The CDC guidelines recommend performing nutritional evaluations for all refugee children upon their arrival in the United States, and providing appropriate nutritional and vitamin supplements when needed. Physicians also should evaluate the value of iron supplementation in refugee children.
AAP Policy on Caring for Immigrant, Migrant, and Homeless Children
The Committee on Community Health Services of the American Academy of Pediatrics (AAP) has developed a new policy statement on providing health care for immigrant, homeless, and migrant children. The policy statement, which appears in the April 2005 issue of Pediatrics, supports a community-based approach to ensure that underserved children get the care they need. Persons in medically underserved communities face many obstacles to health care-such as poverty, lack of insurance, low level of English language proficiency, and the more urgent need for food and accommodation-and often seek health care on a crisis-oriented rather than preventive basis. The AAP urges physicians to provide compassionate and effective health care services to all children living in the United States, regardless of status. Physicians should be aware of alternative sources of funding or medical provision, and of supportive resources in their local area (a list of resources is provided in the statement). In addition, the AAP committee recommends that physicians develop and maintain cultural and linguistic knowledge and skills, and advocate on behalf of underserved children.

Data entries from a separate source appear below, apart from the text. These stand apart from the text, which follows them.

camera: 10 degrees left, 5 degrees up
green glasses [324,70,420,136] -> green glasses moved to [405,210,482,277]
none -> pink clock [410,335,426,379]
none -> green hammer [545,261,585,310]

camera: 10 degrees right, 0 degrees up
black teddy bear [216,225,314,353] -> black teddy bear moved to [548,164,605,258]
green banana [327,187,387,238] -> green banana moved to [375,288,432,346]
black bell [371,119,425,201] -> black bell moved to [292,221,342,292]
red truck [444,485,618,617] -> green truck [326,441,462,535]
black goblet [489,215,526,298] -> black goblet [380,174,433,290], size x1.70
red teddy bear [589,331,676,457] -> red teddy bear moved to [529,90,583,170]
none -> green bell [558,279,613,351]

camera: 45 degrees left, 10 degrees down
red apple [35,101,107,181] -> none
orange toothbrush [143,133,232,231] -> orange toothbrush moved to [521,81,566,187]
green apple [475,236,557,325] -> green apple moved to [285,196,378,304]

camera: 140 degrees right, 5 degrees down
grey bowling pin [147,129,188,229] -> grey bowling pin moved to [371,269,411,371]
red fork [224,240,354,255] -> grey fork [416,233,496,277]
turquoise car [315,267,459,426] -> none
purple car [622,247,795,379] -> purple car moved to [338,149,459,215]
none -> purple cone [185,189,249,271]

According to the AAP committee, physicians fill a unique role in medically underserved communities and should therefore understand the particular health issues common to these communities. Many of these issues are listed in the statement. For migrant families (e.g., farm workers), potential issues include overcrowded housing, poor sanitation, and cultural isolation. Migrant children are at increased risk for respiratory, skin, and ear infections, as well as gastroenteritis, parasites, tuberculosis, lead exposure, poor nutrition, undiagnosed congenital abnormalities, delayed development, and occupational injuries.
Specific issues faced by homeless children include trauma-related injury, developmental delays, visual or neurologic deficits, sinusitis, anemia, bowel dysfunction, obesity, and hunger. Homeless children also are at increased risk for violence, substance abuse, pregnancy, and sexually transmitted diseases.
Stressors experienced by immigrant families include acculturation-induced depression; separation from support systems; traumatic experiences such as war or persecution; and trouble adapting to the school environment, with consequent depression, posttraumatic stress disorder, or conduct disorders. Physicians also need to be mindful of diseases that are rare in the United States but common to the patient's country of origin (e.g., malaria).
Children may be lacking screening and vaccinations that are routine in the United States, and the AAP recommends that physicians perform these according to standard protocols. Screenings for developmental delays should be part of the initial well-child assessment. Children who do not meet established weight or height measures should be monitored closely. The AAP committee also states that physicians should be aware of traditional medications that may interfere with prescribed therapy, and of medical beliefs that may cause noncompliance.
The AAP committee recommends that physicians caring for homeless, migrant, and immigrant children incorporate screening for social and environmental circumstances into routine assessments. Information about housing, healing practices, and medication use should be obtained respectfully as part of the patient history. The AAP advises the introduction of tracking systems such as portable medical records to ensure that homeless children receive at least basic health care. Physicians need to consider the limitations concomitant with homelessness, such as lack of refrigeration for medications.